When drugs don't work for allergies, allergy shots may be the answer.

The season for trees and grass allergies has started early this year.

When 20-year-old Casey Farrington was a little kid, suffering from those and other allergies was a big part of her life.

She had a red nose all the time.

"I was always stuffy and sneezing. My mom took me to a pet store, and I petted the bunny, and I swelled up so badly that they almost took me to the hospital," Farrington said.

When medications didn't work, allergy shots did.

"After five years, every time I got the shot it helped," Farrington said.

Five years! Yes, and sometimes even longer.

"Allergy shots are a commitment, but for those who embark on the shots, there's light at the end of the tunnel.
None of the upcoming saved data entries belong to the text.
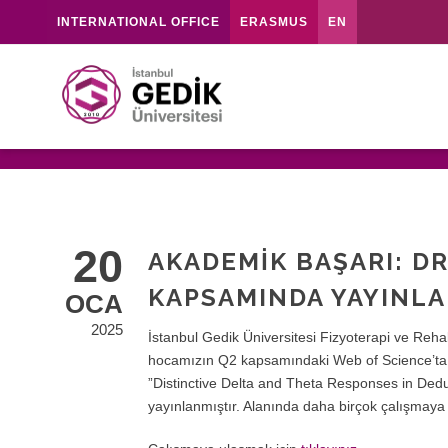
INTERNATIONAL OFFICE
ERASMUS
EN
20
AKADEMIK BAŞARI: DR.
KAPSAMINDA YAYINLA
OCA
2025
İstanbul Gedik Üniversitesi Fizyoterapi ve Reh
hocamızın Q2 kapsamındaki Web of Science’ta t
”Distinctive Delta and Theta Responses in Dedu
yayınlanmıştır. Alanında daha birçok çalışmaya 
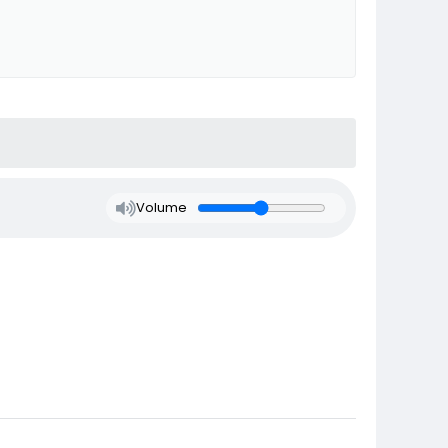
Volume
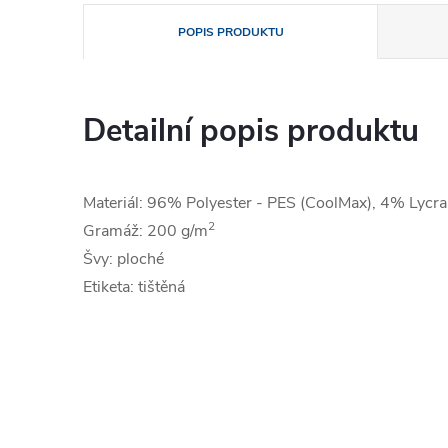
POPIS PRODUKTU
Detailní popis produktu
Materiál: 96% Polyester - PES (CoolMax), 4% Lycra
2
Gramáž: 200 g/m
Švy: ploché
Etiketa: tištěná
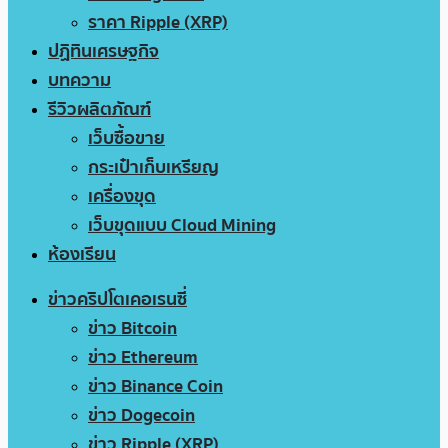
ราคา Ripple (XRP)
ปฏิทินเศรษฐกิจ
บทความ
รีวิวผลิตภัณฑ์
เว็บซื้อขาย
กระเป๋าเก็บเหรียญ
เครื่องขุด
เว็บขุดแบบ Cloud Mining
ห้องเรียน
ข่าวคริปโตเคอเรนซี่
ข่าว Bitcoin
ข่าว Ethereum
ข่าว Binance Coin
ข่าว Dogecoin
ข่าว Ripple (XRP)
They will be better," said Dr. Jeffrey Sugar, Allergist.

Shots mean an office visit every couple of weeks to once a month.

If you stop, the shots stop working.

After about three years of getting shots, Dr. Sugar does the allergy testing again, to see how effective the shots have been.

Casey still reacted to the tests, and her parents were careful to remind her to see Dr. Sugar every few weeks for a total of seven years.

"We started to see it get progressively better over the years, her grades were better, she was more focused, it really made a big difference," said John Farrington, Casey's father.

It meant commitment.

"All I know is that I have no symptoms, and I look at my friends who have allergy symptoms during the season and I feel so bad because I feel perfectly fine, but it's because of those seven years that I stuck with it," Farrington said.

Casey started her shots at about the earliest time she could.

Dr. Sugar says age five is the starting time, though a sufferer can begin even in their sixties.

He says about a third of patients get better completely after five years or so, about a third get symptoms again months to years later, and a third don't get better and still need medications.